Project 6: Literal Extraction Optimizer
Analyze a regex to extract literal strings that MUST appear in any match. Use these literals to quickly skip non-matching regions before running the full regex.
Quick Reference
| Attribute | Value |
|---|---|
| Primary Language | Rust (or C) |
| Alternative Languages | C++, Go |
| Difficulty | Level 3: Advanced |
| Time Estimate | 1-2 weeks |
| Knowledge Area | Regex Optimization |
| Tooling | Custom Implementation |
| Prerequisites | Projects 4-5, understanding of regex ASTs |
What You Will Build
Analyze a regex to extract literal strings that MUST appear in any match. Use these literals to quickly skip non-matching regions before running the full regex.
Why It Matters
This project builds core skills that appear repeatedly in real-world systems and tooling.
Core Challenges
- Prefix extraction → maps to “what literal MUST the match start with?”
- Suffix extraction → maps to “what literal MUST the match end with?”
- Required substring extraction → maps to “what literal MUST appear somewhere?”
- Handling alternation →
(foo|bar).*bazhas no common prefix, but “baz” is required
Key Concepts
- Literal Extraction: regex-syntax crate documentation (Rust)
- Prefix/Suffix Analysis: Walk the regex AST looking for required literals
- Prefiltering: Run memchr on literals, verify with full regex
Real-World Outcome
$ ./literal_optimizer "function\s+\w+\s*\(.*async" input.js
Regex analysis:
Prefix literals: ["function"]
Suffix literals: ["async"]
Required substrings: ["function", "async"]
Strategy:
1. memchr for "function"
2. If found, check if "async" exists after it
3. If both found, run full regex on candidate region
Benchmark (10MB JavaScript file):
Full regex scan: 150ms
Literal-optimized: 8ms
Speedup: 18.75x
Analysis of common patterns:
"TODO": 100% literal, use memchr directly
"error.*line \d+": prefix "error", can skip most text
"[a-z]+@[a-z]+\.[a-z]+": no useful literals (email regex)

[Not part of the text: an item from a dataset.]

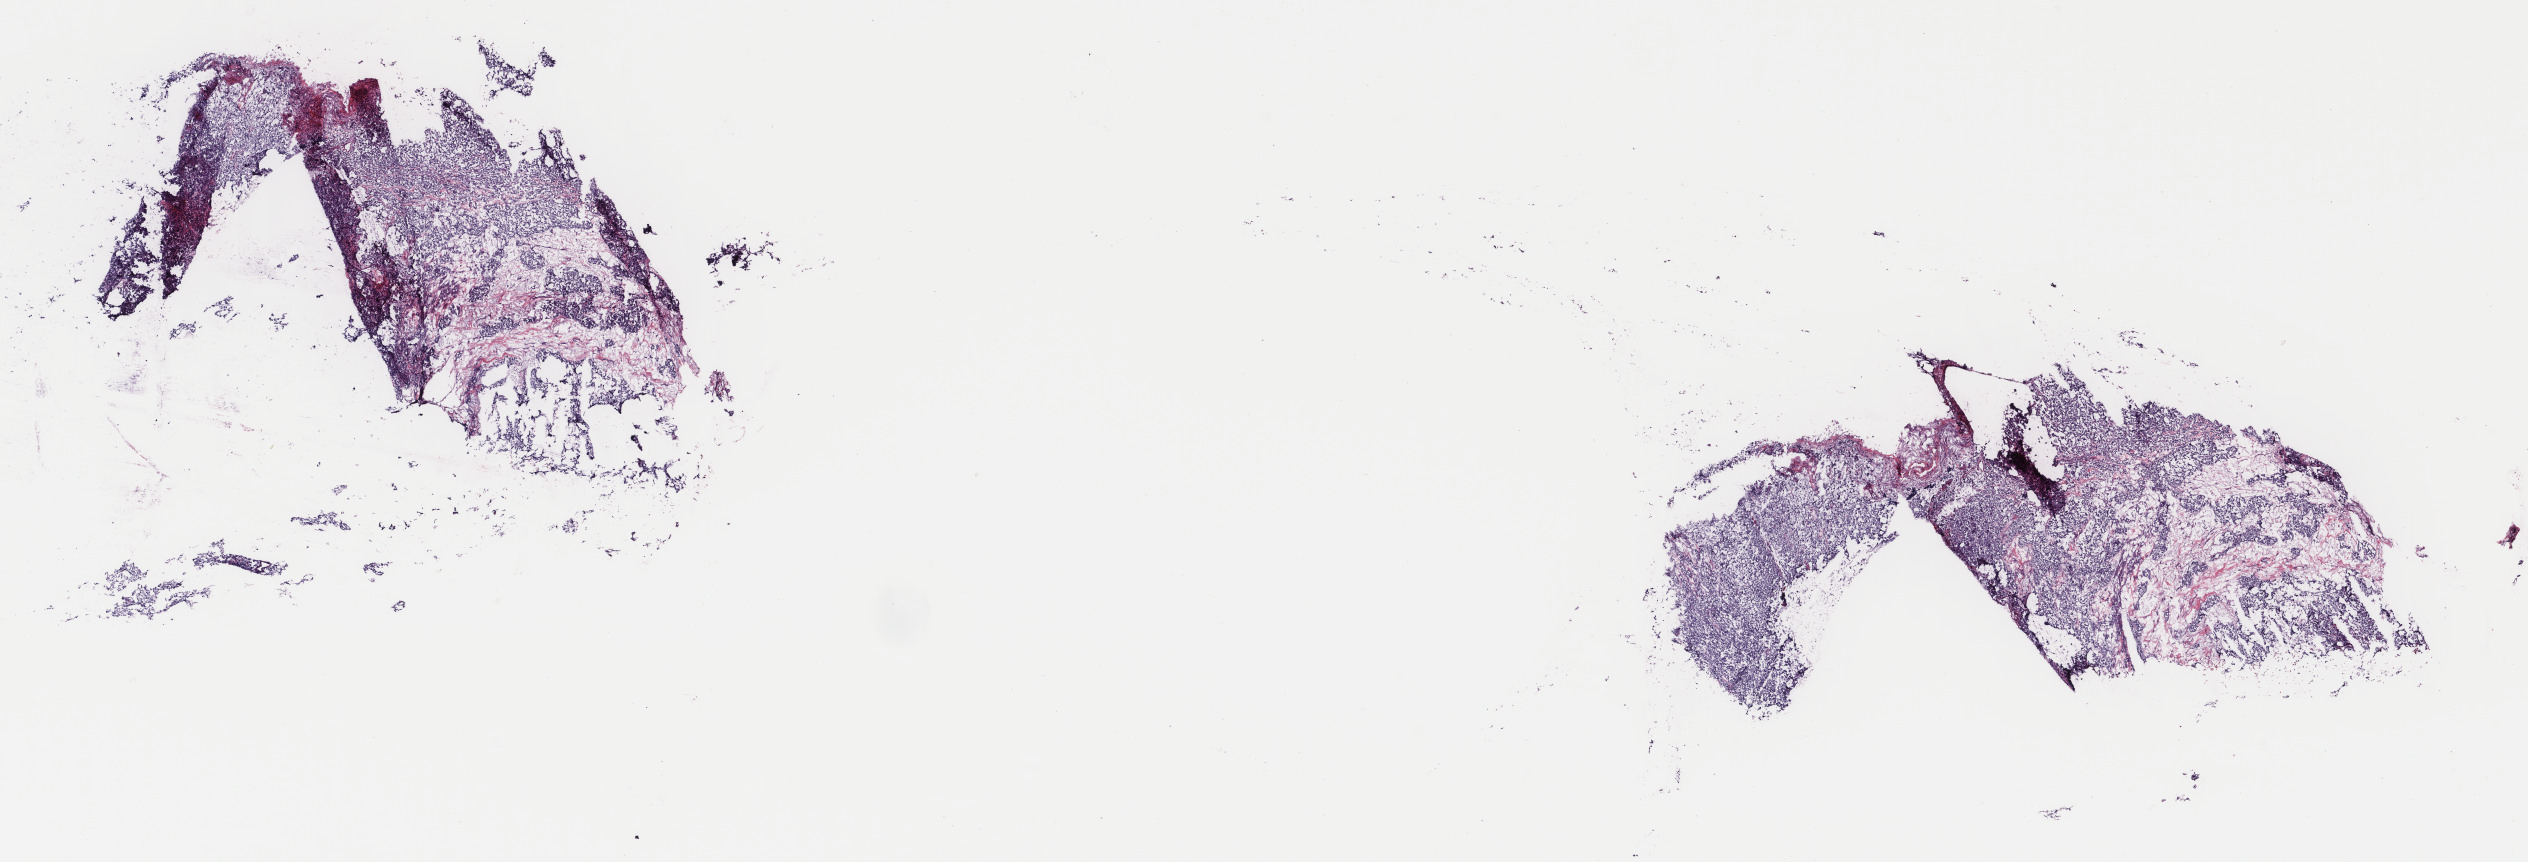
Digitized Hematoxylin and eosin (H&E) stained tissue section (whole slide), whole scanned area (about 20.1 x 6.8 mm, acquisition: 40x scan) shown as a low-resolution overview; frozen section; sample: primary tumour, other endocrine glands and related structures. Female patient; age at initial diagnosis 61 years. Pathologist review of this section (percent, as recorded): tumour cells 100%, tumour nuclei 80%, normal cells 0%, stromal cells 0%, necrosis 0%. Infiltration values recorded for this section: lymphocyte infiltration 1%, monocyte infiltration 0%, neutrophil infiltration 0%.
Diagnosis: Pheochromocytoma, malignant (aortic body and other paraganglia).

"\berror\b": literal "error", boundary check at matches
Implementation Guide
- Reproduce the simplest happy-path scenario.
- Build the smallest working version of the core feature.
- Add input validation and error handling.
- Add instrumentation/logging to confirm behavior.
- Refactor into clean modules with tests.
Milestones
- Milestone 1: Minimal working program that runs end-to-end.
- Milestone 2: Correct outputs for typical inputs.
- Milestone 3: Robust handling of edge cases.
- Milestone 4: Clean structure and documented usage.
Validation Checklist
- Output matches the real-world outcome example
- Handles invalid inputs safely
- Provides clear errors and exit codes
- Repeatable results across runs
References
- Main guide:
TEXT_SEARCH_TOOLS_DEEP_DIVE.md - “Regular Expression Matching” by Russ Cox (online articles)